Dudley seemed to recoil from this suggestion at first. After so many years of being fearful of "their lot," he was now being thrown into the midst of the wizarding world, asked to support his daughter and rely on his strange and abnormal relative. Harry understood this, and put a hand on Dudley's solid left shoulder in support. "We're here to help," he said softly.

For the first time since Dudley's statement of "I don't think you're a waste of space," on the day Harry had left Number 4 Privet Drive for the last time, a wordless understanding passed between the cousins.

Dudley then nodded and said, "All right. I'll er…call you after they come tomorrow to explain everything so we can set up a date to go shopping."

Ginny looked rather excited; she loved answering the telephone that they had installed in the living room since she had grown up without one. She had even invited Mr. Weasley over to investigate it one afternoon before Lily had been born, and he had been thoroughly thrilled. In fact, Harry had needed to interfere, for Mr. Weasely had tried to disassemble it to see how it worked.

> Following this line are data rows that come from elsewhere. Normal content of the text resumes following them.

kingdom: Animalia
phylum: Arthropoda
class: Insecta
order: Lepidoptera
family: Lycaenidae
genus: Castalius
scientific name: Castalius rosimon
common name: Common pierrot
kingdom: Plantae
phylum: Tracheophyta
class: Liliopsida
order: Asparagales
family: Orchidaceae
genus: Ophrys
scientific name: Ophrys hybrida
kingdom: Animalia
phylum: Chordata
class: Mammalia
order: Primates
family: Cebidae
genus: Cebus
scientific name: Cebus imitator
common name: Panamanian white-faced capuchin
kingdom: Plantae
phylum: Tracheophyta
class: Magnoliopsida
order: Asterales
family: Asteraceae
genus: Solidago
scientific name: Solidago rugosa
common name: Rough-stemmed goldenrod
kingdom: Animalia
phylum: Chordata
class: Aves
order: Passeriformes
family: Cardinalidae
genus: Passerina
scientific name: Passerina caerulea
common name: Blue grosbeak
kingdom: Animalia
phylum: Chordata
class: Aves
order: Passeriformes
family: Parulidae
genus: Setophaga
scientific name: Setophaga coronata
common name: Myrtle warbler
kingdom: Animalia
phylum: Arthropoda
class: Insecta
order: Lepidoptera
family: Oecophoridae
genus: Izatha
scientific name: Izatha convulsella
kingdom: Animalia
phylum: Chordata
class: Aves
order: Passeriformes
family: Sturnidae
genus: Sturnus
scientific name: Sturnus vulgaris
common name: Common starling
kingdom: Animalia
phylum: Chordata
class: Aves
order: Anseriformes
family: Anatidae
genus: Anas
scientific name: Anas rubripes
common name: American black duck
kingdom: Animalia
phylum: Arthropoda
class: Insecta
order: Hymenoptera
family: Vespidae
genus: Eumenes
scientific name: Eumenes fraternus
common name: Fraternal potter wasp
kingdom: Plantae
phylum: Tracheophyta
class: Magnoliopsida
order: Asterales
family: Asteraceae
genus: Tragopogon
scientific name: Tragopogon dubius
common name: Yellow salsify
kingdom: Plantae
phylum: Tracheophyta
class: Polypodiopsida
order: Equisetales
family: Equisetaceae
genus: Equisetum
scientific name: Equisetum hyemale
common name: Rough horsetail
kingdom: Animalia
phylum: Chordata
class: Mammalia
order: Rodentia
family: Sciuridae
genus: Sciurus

When Dudley had finished his cup of tea, he walked to the door with Harry and Ginny at his side. There were no more words exchanged, but just before Harry made to close the door behind his cousin, Dudley turned around and said, "Harry."

Harry paused, watching the rotund blond man on his porch. "Yeah?"

"Thank you," he said gruffly. "For everything."

"Right," said Harry stiffly, unsure of what to say. He had never known Dudley to have said "thank you" before, and this had caught him completely off guard. "Er…see you soon. Good luck tomorrow," he said. Then Harry closed the door, and he and Ginny stood there in the hallway, marveling at the events that had just taken place.

"Do I sense the beginning of a new friendship?" Ginny asked with a devious smile.

"We'll have to see," sighed Harry. "Although I'm nervous to see what Dudley thinks of Diagon Alley. He'll probably hate me more when it's all said and done."

"I want to take him to see Weasley's Wizard Wheezes," laughed Ginny as they returned to the kitchen to put away the dishes.

"I don't think Dudley will appreciate knowing that George now sells a line of pink umbrellas that give people pig's tails," laughed Harry.

He and Ginny continued talking as they cleaned the kitchen, and when they finally retired for the night, Harry still lay awake, wondering what it would really be like to share his world with Dudley Dursely.